La mañana del salto llegó con esa belleza irreal de los días del trópico. Esteban llevaba unas naranjas a su hermana, las cuales debió enseñar en cada una de las postas. La hermana bajó a escoltarlo hasta el edificio, después de mostrar su tarjeta especial donde venía escrito el nombre de su hermano. Como había perfeccionado el plan hasta en sus detalles espirituales, Esteban empezó a hablar sobre la invasión de mosquitos que asediaba a la capital. Ya en el apartamento, los hermanos se prometieron llevar flores ese año a sus padres muertos.

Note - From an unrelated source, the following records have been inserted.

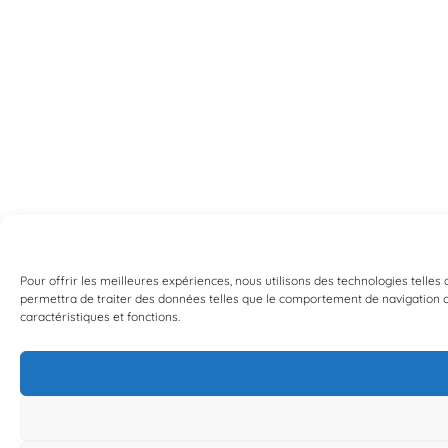
Pour offrir les meilleures expériences, nous utilisons des technologies telles
permettra de traiter des données telles que le comportement de navigation ou 
caractéristiques et fonctions.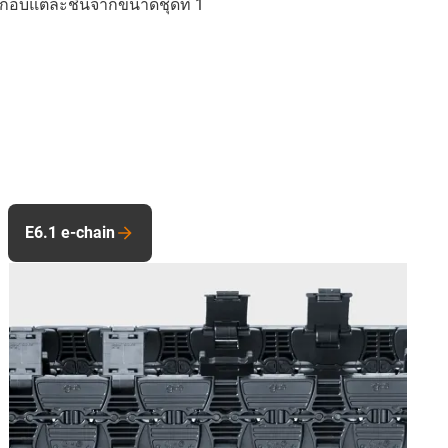
กอบแต่ละชิ้นจากขนาดชุดที่ 1
E6.1 e-chain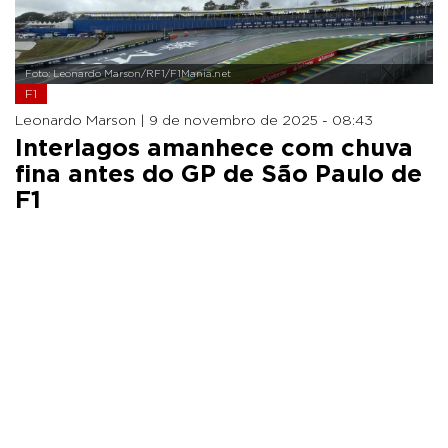
Foto: Leonardo Marson/RF1/F1Mania.net
F1
Leonardo Marson |
9 de novembro de 2025 - 08:43
Interlagos amanhece com chuva
fina antes do GP de São Paulo de
F1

La hermana hablaba desde la cocinilla cuando Esteban saltó al vacío. Un tiroteo distante siguió al estruendo de tejas al partirse. Había caído justo encima de la mesa de los protocolos. El personal de la embajada acudió despavorido al lugar del aterrizaje: vieron a una masa sanguinolenta que sólo emitía un quejido: "asilo", decía. Cuando el embajador llegó al lugar de los hechos, miró detenidamente el hueco por donde Esteban había entrado. La luz del mediodía, filtrándose por el boquete del techo, anegaba la pieza. Entonces el embajador se volvió a los guardias de su seguridad personal y apuntando para Esteban les dijo:

—Sáquenme de aquí a este negro.

El 16 de abril de 1979, la embajada argentina en La Habana entregó a Esteban Luis Cáceres a las autoridades cubanas.